Written task: Leave out the pictures and copy the remaining records exactly.

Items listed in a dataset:
######

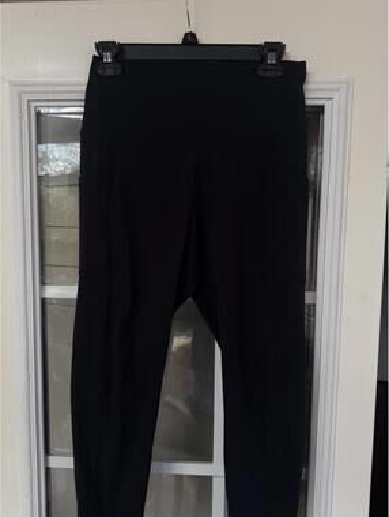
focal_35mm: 24
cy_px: 258
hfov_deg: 56.9
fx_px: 359
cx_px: 194
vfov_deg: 71.5
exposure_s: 1/607
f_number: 1.78
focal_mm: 6.76
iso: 80
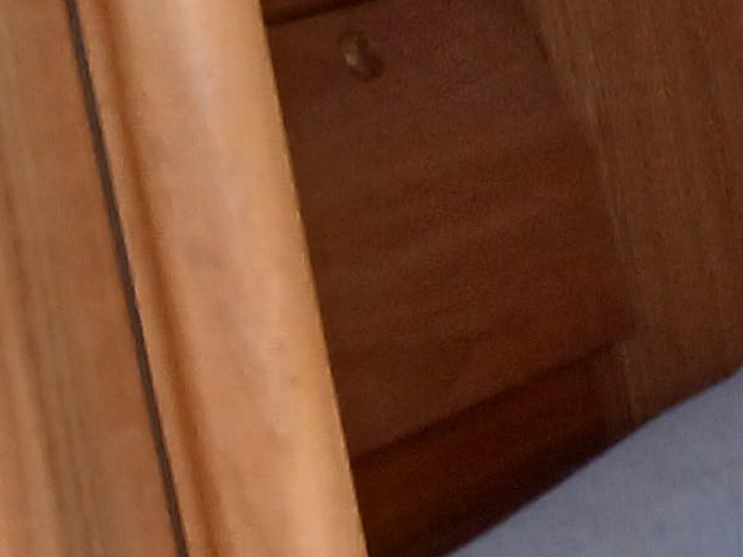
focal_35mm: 176
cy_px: 356
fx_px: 3777
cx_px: 2499
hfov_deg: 8.6
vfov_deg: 8.4
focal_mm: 3.98
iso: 160
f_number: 1.8
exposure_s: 1/50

######

Solution:
focal_35mm: 24
cy_px: 258
hfov_deg: 56.9
fx_px: 359
cx_px: 194
vfov_deg: 71.5
exposure_s: 1/607
f_number: 1.78
focal_mm: 6.76
iso: 80
focal_35mm: 176
cy_px: 356
fx_px: 3777
cx_px: 2499
hfov_deg: 8.6
vfov_deg: 8.4
focal_mm: 3.98
iso: 160
f_number: 1.8
exposure_s: 1/50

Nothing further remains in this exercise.